Twoje schizy zdrowotne rozumiem, też długo po Julii katarze (trwającym prawie miesiąc) nie mogłam jakoś zaufać jej odporności. Ale teraz jesteśmy "ostro ryzykujące" i tfu, tfu... A Jul ważył 3.650. Czy u Ciebie też Ktoś wisi przy cycu? Noż pozwalam jej sobie dospać, bo mi tak cholera wygodnie.

Minka, kusisz :-) A Tymi uwielbia takie zajęcia. A ja uwielbiam ciasteczka, zatem kopiuję przepis i chowam głęboko, żeby w chwili słabości nie móc znaleźć. No chyba, że na wekendowych gości zrobimy :confused:

Dzwoniłam rejestrować do endokrynologa i... seria badań... i najpierw mam iść do gastrologa. A ja nie chcę nigdzie chodzić :(
 
Nieźle pędzicie... prrrrr... szalone :-)

agast, ale jak Hanka śpi w przedszkolu to potem wieczorem jak jest? Mnie nie dziwi fakt spania w dzień 4 latków, ale myślę sobie, że trochę utrudnia życie wtedy, kiedy człowiek ma ochotę się już zresetować :-D
Co do wzrostu i wagi to nie wiem.

Pewnie to jutro nadrobię, bo coś mi się zdaje, że jutro zaliczymy jednak lekarza.
Mary ma katar - ciągle, a to już mija tydzień od rozpoczęcia. Poza tym dziś zaczęła narzekać na ból jamy ustnej [podkreślam to fachowa nazwą, bo to nie gardlo na pewno, ani ząb] i że jej zimno [choc goraczki niby nie ma].
Także jutro pewnie nas czeka wizyta u pediatry.
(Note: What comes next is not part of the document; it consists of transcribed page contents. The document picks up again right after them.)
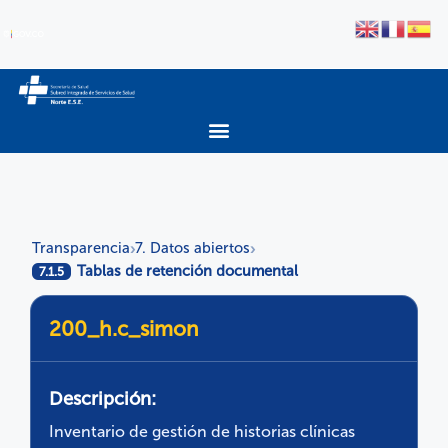
Transparencia
7. Datos abiertos
›
›
Tablas de retención documental
7.1.5
200_h.c_simon
Descripción:
Inventario de gestión de historias clínicas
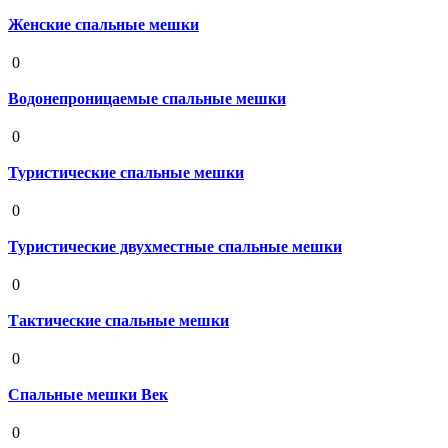
Женские спальные мешки
19 августа 2020
0
Водонепроницаемые спальные мешки
19 августа 2020
0
Туристические спальные мешки
19 августа 2020
0
Туристические двухместные спальные мешки
19 августа 2020
0
Тактические спальные мешки
19 августа 2020
0
Спальные мешки Век
19 августа 2020
0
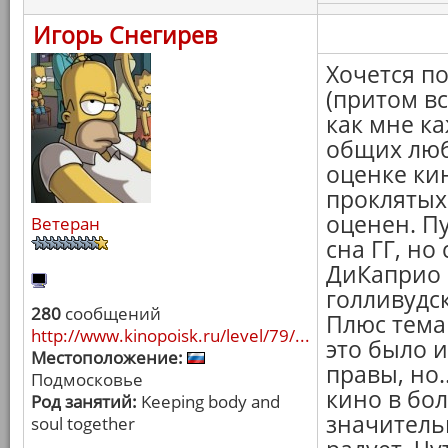
Игорь Снегирев
Хочется п
(притом в
как мне ка
общих люб
оценке кин
проклятых
оценен. Пу
Ветеран
сна ГГ, но
ДиКаприо 
голливудс
280
сообщений
Плюс тема 
http://www.kinopoisk.ru/level/79/...
это было и
Местоположение:
правы, но.
Подмосковье
кино в бол
Род занятий:
Keeping body and
значитель
soul together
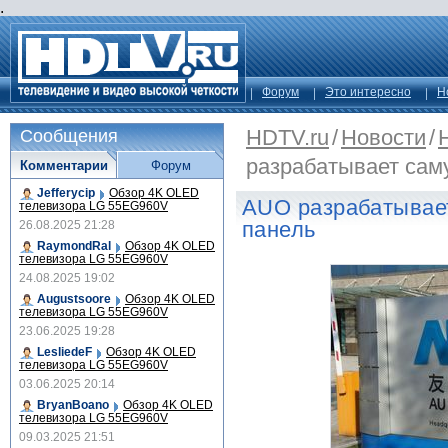
.
Форум
Это интересно
Н
HDTV.ru
/
Новости
/
Сообщения
разрабатывает са
Комментарии
Форум
Jefferycip
Обзор 4K OLED
AUO разрабатывае
телевизора LG 55EG960V
панель
26.08.2025 21:28
RaymondRal
Обзор 4K OLED
телевизора LG 55EG960V
24.08.2025 19:02
Augustsoore
Обзор 4K OLED
телевизора LG 55EG960V
23.06.2025 19:28
LesliedeF
Обзор 4K OLED
телевизора LG 55EG960V
03.06.2025 20:14
BryanBoano
Обзор 4K OLED
телевизора LG 55EG960V
09.03.2025 21:51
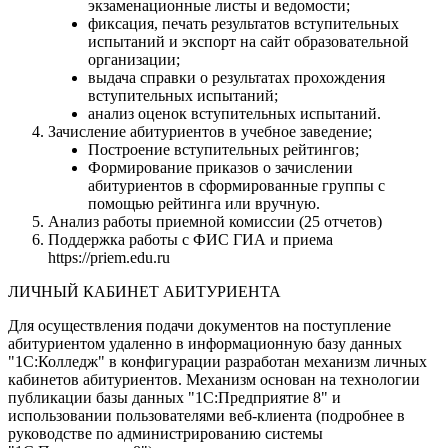
экзаменационные листы и ведомости;
фиксация, печать результатов вступительных
испытаний и экспорт на сайт образовательной
организации;
выдача справки о результатах прохождения
вступительных испытаний;
анализ оценок вступительных испытаний.
Зачисление абитуриентов в учебное заведение;
Построение вступительных рейтингов;
Формирование приказов о зачислении
абитуриентов в сформированные группы с
помощью рейтинга или вручную.
Анализ работы приемной комиссии (25 отчетов)
Поддержка работы с ФИС ГИА и приема
https://priem.edu.ru
ЛИЧНЫЙ КАБИНЕТ АБИТУРИЕНТА
Для осуществления подачи документов на поступление
абитуриентом удаленно в информационную базу данных
"1С:Колледж" в конфигурации разработан механизм личных
кабинетов абитуриентов. Механизм основан на технологии
публикации базы данных "1С:Предприятие 8" и
использовании пользователями веб-клиента (подробнее в
руководстве по администрированию системы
Evik otworzył mi się tylko słodki urwis :sorry2:

Spadam, bo musze jeszcze raz sprawdzić czy nie ma gorączki.
Poza tym oczywiście ja też złapałam zarazę i nos zapchany... ech.. bleh.
 
reklama
Mondzi - Sprawdziłam w książeczce zdrowia Em w wieku 7,5 mies. ważyła 7700. Wagę urodzeniową miała 3750, nikt się o żadne badania nie upominał. Pediatra już ją znała i wiedziała, że taka jej uroda.Jej temperament też znała - myślę, że wrodzona ruchliwość i dobra przemiana materii robiły i robią swoje...w wieku 12 mies. ważyła 8700.

Resztę pozdrawiam. Sajgon mam w domu... Ja chcę wiosnę !!!!!